PhysSkin: Real-Time and Generalizable Physics-Based Skin Simulation¶

Conference: CVPR 2026 arXiv: 2603.23194 Code: Project Page Area: Physics Simulation / 3D Animation Keywords: Physics-based Animation, Neural Skinning Field, Self-Supervised Learning, Subspace Physics, Linear Blend Skinning

TL;DR¶

PhysSkin is a generalizable physics-informed framework that learns continuous skinning weight fields directly from static 3D geometry via a neural skinning field autoencoder, coupled with a physics-informed self-supervised learning strategy (energy minimization + smoothness + orthogonality constraints), enabling real-time physics-based animation that generalizes across shapes and discretizations without any annotated data or simulation trajectories.

Background & Motivation¶

Real-time physics-based animation is a long-standing goal in computer vision and graphics, with significant implications for VR/AR, character animation, and interactive digital content creation. Current methods face the following challenges:

Classical subspace methods (e.g., full-space FEM/MPM): require solving large-scale nonlinear optimization in high-dimensional full space, making real-time performance infeasible; even with subspace dimensionality reduction, the mapping matrix must be optimized for a specific mesh topology, precluding generalization.

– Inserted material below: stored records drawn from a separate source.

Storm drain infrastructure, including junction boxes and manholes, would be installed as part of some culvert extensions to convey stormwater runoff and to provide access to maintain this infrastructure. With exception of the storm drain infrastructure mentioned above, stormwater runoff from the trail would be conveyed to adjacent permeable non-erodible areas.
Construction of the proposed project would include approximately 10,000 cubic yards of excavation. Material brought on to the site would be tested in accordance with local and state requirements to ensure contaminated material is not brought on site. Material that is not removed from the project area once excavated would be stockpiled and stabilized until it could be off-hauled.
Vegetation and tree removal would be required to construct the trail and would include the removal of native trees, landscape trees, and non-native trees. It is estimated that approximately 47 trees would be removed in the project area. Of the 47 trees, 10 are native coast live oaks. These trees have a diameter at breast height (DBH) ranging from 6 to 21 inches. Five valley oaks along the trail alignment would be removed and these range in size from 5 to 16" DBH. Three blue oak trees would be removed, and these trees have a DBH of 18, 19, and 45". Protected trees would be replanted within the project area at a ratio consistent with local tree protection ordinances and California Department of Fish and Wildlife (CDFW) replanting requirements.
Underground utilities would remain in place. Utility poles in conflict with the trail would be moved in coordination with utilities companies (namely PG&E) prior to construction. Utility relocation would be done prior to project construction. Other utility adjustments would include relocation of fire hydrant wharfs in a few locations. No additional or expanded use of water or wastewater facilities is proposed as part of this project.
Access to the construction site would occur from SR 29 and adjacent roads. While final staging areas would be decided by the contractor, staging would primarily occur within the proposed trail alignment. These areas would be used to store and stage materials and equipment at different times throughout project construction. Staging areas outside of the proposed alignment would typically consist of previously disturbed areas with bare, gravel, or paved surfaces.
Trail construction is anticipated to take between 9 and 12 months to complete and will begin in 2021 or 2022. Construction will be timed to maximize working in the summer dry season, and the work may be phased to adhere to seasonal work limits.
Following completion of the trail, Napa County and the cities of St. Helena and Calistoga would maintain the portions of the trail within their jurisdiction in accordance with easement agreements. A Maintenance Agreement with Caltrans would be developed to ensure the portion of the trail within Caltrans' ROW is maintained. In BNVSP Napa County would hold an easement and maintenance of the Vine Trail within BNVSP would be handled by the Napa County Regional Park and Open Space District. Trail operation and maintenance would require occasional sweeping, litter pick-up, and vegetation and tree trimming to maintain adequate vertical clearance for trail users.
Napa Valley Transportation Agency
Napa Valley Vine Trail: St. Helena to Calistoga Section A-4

Neural subspace methods (e.g., CROM, Simplicits): employ neural networks to learn subspace mappings, but require training a separate network per object, preventing cross-shape generalization.

Supervised skinning methods (e.g., RigNet, Anymate): learn skeletons and skinning weights from expert-annotated data, but annotation is costly, physical constraints are absent, and approaches often rely on category-specific priors (e.g., human/animal skeleton templates).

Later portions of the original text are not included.